Предложение нового мира, в целом, медленно вызревало у меня в голове. Оно само собой вытекало из последних слов Ильяси. 

— Магистр Ильяси сказал, что этика – это свод законов о том, от каких частей реальности мы добровольно откажемся, чтобы не превратиться из людей в чудовищ. И, если я правильно всё поняла, самое важное здесь — я постаралась выделить голосом следующие слова — из людей. Магистр, допускаете ли вы, что мы можем превратиться из людей, но превратиться не в чудовищ?

— Этика, которой следуют люди, описывает то, как потребно вести себя, чтобы быть достойным человеком. Если вы предлагаете сделать прыжок веры в никуда, то… как вы можете утверждать, что там не будет нечто чудовищное?

— Профессор Ильяси, уточните, пожалуйста: как ваша этика разделяет не следующих ей между категориями “Недостойный человек” и “Не-человек”? 

— Человек — это существо, способное принимать на себя моральный долг. — практически мгновенно ответил Ильяси.

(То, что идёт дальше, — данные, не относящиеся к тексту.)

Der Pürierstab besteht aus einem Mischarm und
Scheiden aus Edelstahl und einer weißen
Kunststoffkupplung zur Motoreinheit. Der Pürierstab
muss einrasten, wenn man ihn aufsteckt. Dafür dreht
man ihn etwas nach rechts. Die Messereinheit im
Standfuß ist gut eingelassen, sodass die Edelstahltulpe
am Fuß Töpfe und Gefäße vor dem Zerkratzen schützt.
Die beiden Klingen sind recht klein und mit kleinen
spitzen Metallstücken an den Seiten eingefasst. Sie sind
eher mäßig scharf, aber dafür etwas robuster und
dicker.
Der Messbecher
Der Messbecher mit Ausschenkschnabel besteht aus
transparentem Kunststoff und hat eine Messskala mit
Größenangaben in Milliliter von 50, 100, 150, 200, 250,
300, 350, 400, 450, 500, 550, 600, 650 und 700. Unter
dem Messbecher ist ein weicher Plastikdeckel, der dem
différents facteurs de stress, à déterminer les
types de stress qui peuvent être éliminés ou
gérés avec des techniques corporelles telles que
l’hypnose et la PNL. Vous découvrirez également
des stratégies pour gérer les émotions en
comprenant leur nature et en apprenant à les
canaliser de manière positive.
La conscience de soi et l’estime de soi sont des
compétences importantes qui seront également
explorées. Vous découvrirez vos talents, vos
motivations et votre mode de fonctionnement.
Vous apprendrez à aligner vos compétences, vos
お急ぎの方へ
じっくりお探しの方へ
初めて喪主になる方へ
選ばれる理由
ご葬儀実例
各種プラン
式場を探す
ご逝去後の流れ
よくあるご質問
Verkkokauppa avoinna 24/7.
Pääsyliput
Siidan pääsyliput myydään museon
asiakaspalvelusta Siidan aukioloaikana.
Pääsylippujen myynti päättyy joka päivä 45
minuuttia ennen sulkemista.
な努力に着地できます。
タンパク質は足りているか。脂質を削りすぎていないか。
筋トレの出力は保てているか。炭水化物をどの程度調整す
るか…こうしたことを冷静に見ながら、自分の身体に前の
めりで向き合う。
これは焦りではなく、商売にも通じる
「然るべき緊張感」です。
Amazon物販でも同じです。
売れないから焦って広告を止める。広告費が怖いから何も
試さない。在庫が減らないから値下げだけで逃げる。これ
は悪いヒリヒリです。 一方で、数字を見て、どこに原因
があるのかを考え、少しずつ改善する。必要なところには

Я кивнула.

— Некоторое время назад я создала единый метасубъект, слив своё сознание, сознание Тамары и сознание её парня, Кунея. Этот метасубъект, безусловно, был способен принять на себя моральный долг в той же мере, в которой на это способна я или вы. Ответьте, пожалуйста, на вопрос: я, стоящая сейчас перед вами, как человек, когда впервые возникла? В день, когда осознала себя? Или несколько дней назад, когда метасубъект распался на три отдельных личности?

— Моральный долг принимает на себя личность, способная осознать себя как источник действия. Если вы всё это время осознавали себя как источник действия, то вы никуда не исчезали. — Ильяси, кажется, замешкался. Во всяком случае, его пальцы вот уже несколько секунд барабанили по столешнице. — Наверное, вопрос стоит о том, осознавали ли вы себя… чем-то отдельным? В смысле, непосредственный доступ ещё не означает полного слияния.

— Это ведь вопрос онтологии, верно? — я позволила себе скромную улыбку. — Всё-таки мы вновь пришли к разговору о том, “Что есть”?